We are a medium sized district general hospital, serving Milton Keynes and surrounding areas. The hospital has approximately 400 inpatient beds, and provides a broad range of general medical and surgical services. We have a busy A&E Department that manages all medical, surgical and child health emergency admissions. As our local population grows, we continue to develop our facilities.
In addition to providing general acute services, Milton Keynes Hospital increasingly provides more specialist services, including cancer care, cardiology and oral surgery.
We have responsibility for treating premature babies born locally. Some of the babies we treat are born as early as 24 weeks old (16 weeks early), and weigh as little as 500 grams.
Some quick facts:
- The Trust employs 3,000 staff.
- We have beds for 400 patients.
- 70,000 people come to Accident and Emergency every year.
- We treat 20,000 elective patients, 200,000 outpatients, and deliver over 4,000 babies every year.
Our vision is to be the healthcare provider of choice for the people of Milton Keynes and surrounding areas. We aim to deliver the right treatment, in the right place, at the right time.
Foundation Trust Status
In October 2007 we became a NHS Foundation Trust. This means that patients, the public and staff have a greater say in the future of the hospital, and in planning and developing services. For more information about NHS Foundation Trusts, visit Monitor’s website.
Prior to the building of a hospital in Milton Keynes, and before the development of the city, all hospital services were provided by Stoke Mandeville Hospital and Northampton General Hospital. A satellite outpatients department at Bletchley supported the Stoke Mandeville service, with Northampton and Stony Stratford also providing outpatient services.
Development of the new city started at the end of the 1960s, but by the middle of the 1970s there was still no local hospital. A campaign under the banner 'Milton Keynes is Dying for a Hospital' was started. This resulted in the commitment to build a hospital on the current Eaglestone site.

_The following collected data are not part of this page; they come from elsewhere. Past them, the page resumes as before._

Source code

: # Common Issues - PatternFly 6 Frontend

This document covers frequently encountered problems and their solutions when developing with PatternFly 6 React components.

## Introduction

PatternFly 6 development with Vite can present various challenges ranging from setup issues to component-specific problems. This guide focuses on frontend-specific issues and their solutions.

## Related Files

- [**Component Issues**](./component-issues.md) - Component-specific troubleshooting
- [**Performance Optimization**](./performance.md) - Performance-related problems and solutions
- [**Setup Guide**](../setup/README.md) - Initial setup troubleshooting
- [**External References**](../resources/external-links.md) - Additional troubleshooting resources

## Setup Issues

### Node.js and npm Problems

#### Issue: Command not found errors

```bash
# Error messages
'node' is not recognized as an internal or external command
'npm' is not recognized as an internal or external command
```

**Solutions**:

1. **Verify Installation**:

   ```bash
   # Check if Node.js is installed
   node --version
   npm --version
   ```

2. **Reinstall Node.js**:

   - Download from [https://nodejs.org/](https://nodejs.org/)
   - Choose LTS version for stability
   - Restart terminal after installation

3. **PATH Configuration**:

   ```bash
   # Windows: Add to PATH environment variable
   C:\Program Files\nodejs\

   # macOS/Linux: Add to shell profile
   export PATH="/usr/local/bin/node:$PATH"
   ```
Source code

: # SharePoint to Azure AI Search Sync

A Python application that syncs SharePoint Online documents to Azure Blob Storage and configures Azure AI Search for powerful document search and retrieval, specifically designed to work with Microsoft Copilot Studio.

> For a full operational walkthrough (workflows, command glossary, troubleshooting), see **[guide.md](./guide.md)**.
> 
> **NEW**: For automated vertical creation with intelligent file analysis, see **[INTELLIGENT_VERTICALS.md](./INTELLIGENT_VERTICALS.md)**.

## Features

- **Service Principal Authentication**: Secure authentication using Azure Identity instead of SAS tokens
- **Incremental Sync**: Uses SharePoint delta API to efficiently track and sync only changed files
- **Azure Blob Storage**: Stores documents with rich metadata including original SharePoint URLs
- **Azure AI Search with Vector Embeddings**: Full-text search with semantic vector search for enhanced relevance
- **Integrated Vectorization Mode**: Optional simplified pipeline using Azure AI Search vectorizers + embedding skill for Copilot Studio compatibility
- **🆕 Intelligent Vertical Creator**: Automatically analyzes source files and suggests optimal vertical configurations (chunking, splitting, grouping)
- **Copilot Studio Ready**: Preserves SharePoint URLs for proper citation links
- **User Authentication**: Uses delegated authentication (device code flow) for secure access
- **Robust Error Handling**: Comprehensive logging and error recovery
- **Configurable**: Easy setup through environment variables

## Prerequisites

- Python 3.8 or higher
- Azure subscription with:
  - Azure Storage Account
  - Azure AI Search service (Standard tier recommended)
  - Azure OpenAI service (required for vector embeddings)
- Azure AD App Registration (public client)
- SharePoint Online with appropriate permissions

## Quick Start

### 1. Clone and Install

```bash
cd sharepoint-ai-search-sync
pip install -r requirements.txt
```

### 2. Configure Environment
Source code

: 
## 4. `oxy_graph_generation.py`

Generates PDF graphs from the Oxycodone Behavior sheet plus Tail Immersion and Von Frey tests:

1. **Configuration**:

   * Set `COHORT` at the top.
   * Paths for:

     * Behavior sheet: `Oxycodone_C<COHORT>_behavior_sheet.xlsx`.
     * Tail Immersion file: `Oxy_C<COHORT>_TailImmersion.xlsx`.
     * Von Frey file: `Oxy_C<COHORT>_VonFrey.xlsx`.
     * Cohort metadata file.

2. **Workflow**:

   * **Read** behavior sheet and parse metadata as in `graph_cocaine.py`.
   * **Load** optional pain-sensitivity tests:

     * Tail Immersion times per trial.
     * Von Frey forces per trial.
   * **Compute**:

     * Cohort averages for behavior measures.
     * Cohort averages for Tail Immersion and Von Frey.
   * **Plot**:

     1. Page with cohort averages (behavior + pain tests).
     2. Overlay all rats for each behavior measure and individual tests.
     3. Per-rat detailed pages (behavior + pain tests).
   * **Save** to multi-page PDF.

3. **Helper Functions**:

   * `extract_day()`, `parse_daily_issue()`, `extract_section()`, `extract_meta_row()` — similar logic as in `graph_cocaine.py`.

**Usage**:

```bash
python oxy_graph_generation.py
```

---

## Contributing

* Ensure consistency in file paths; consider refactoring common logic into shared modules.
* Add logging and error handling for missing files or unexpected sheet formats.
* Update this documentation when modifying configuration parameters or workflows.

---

Shortage of resources meant that the main hospital with acute services would not be built until the early 1980s. A stop-gap community hospital was built, opening in 1979. This consisted of four wards, including one for acute mental illness care. There was also a rehabilitation department, along with a small x-ray department, and a few other supporting services. This community hospital was built next to the Eaglestone Health Centre, which had become the first healthcare building on site, in 1978.